# Variational Auto-Encoder
Trained using the code in https://github.com/kaletap/Sentence-VAE (fork of timbmg/Sentence-VAE github repo).

In [18]:
import json
import os
import sys

import torch
from nltk.tokenize import TweetTokenizer

In [11]:
sys.path.append('../Sentence-VAE')
from model import SentenceVAE
from ptb import PTB
from utils import idx2word

## Loading 

In [3]:
params =  {
     "vocab_size": 9877,
     "sos_idx": 2,
     "eos_idx": 3,
     "pad_idx": 0,
     "unk_idx": 1,
     "max_sequence_length": 60,
     "embedding_size": 300,
     "rnn_type": "gru",
     "hidden_size": 256,
     "word_dropout": 0,
     "embedding_dropout": 0.5,
     "latent_size": 16,
     "num_layers": 1,
     "bidirectional": False
 }

In [4]:
model = SentenceVAE(**params)
model.load_state_dict(torch.load('../Sentence-VAE/bin/2020-Oct-08-13:44:02/E9.pytorch'))

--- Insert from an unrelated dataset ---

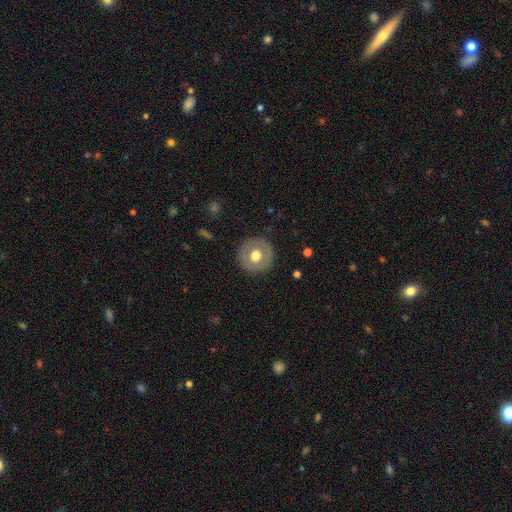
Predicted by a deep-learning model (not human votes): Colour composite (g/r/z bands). It shows a smooth galaxy with no disk features (57%) that is round (94%). Merging: none (88%).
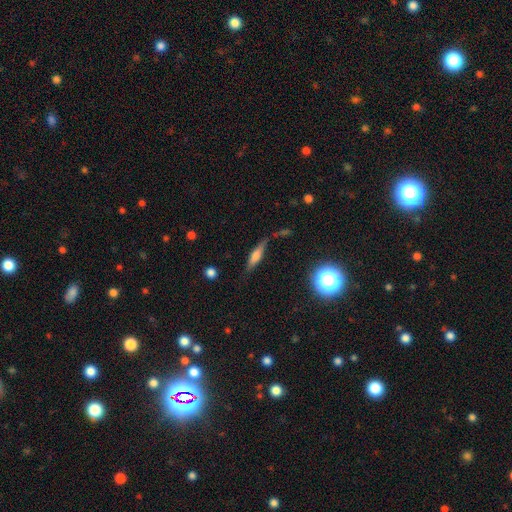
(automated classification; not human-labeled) This appears to be a featured or disk galaxy (45%, tied with smooth). Merging: none (70%).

<All keys matched successfully>

In [5]:
device = torch.device('cuda')
model.to(device)

SentenceVAE(
  (embedding): Embedding(9877, 300)
  (embedding_dropout): Dropout(p=0.5, inplace=False)
  (encoder_rnn): GRU(300, 256, batch_first=True)
  (decoder_rnn): GRU(300, 256, batch_first=True)
  (hidden2mean): Linear(in_features=256, out_features=16, bias=True)
  (hidden2logv): Linear(in_features=256, out_features=16, bias=True)
  (latent2hidden): Linear(in_features=16, out_features=256, bias=True)
  (outputs2vocab): Linear(in_features=256, out_features=9877, bias=True)
)

In [6]:
with open('../Sentence-VAE/data/ptb.vocab.json', 'r') as file:
    vocab = json.load(file)

w2i, i2w = vocab['w2i'], vocab['i2w']

## Usage

### Sampling

In [14]:
samples, z = model.inference(n=10)

In [16]:
samples.shape

torch.Size([10, 60])

In [17]:
print(*idx2word(samples, i2w=i2w, pad_idx=w2i['<pad>']), sep='\n')

the house version of the house ' s <unk> bill is a <unk> reminder <eos>
the <unk> of the <unk> <unk> <unk> that has been <unk> by the <unk> of the <unk> and <unk> <unk> <unk> <unk> & <unk> <unk> <unk> & woods <eos>
in a separate <unk> <unk> <unk> and <unk> <unk> & son of the <unk> group of the company ' s <unk> trucking corp . said it agreed to buy its <unk> businesses for a <unk> of <unk> <unk> <eos>
the company said the company has been completed in the past year <eos>
the company said it will be a <unk> of the <unk> of the <unk> of the <unk> of the <unk> <eos>
the board is subject to approval of a definitive agreement between the company ' s common stock and warrants to sell the stock of the <unk> of the <unk> <eos>
cross & trecker is a <unk> <unk> in newark n . y . in los angeles <eos>
mr . <unk> says he believes the market is n't going to be done <eos>
in a separate speech prepared by mr . bush ' s office of justice department ' s office in washington d . c . a . <unk> by moscow o

We see a classic problem in generated sentences: a lot of `<unk>` predictions. I think we should either disable `<unk>` prediction or use something like BPE tokenizer like in GPT or Roberta (or WordPiece tokenizer used in Bert). Besides, generated examples kind of suck.

### Encoding-decoding
We want to take any sentence, and obtain it's hidden representation ($z$, encoding). Then, we shall decode it and see how generated sentence looks like. That will allow us to work on hidden space and interpolate between two actual sentences.

In [51]:
class Tokenizer:
    def __init__(self, w2i: dict, max_sequence_length: int = 512):
        self.w2i = w2i
        self.max_sequence_length = max_sequence_length
        self.tokenizer = TweetTokenizer(preserve_case=False)
        
    def tokenize(self, line: str):
        words = self.tokenizer.tokenize(line)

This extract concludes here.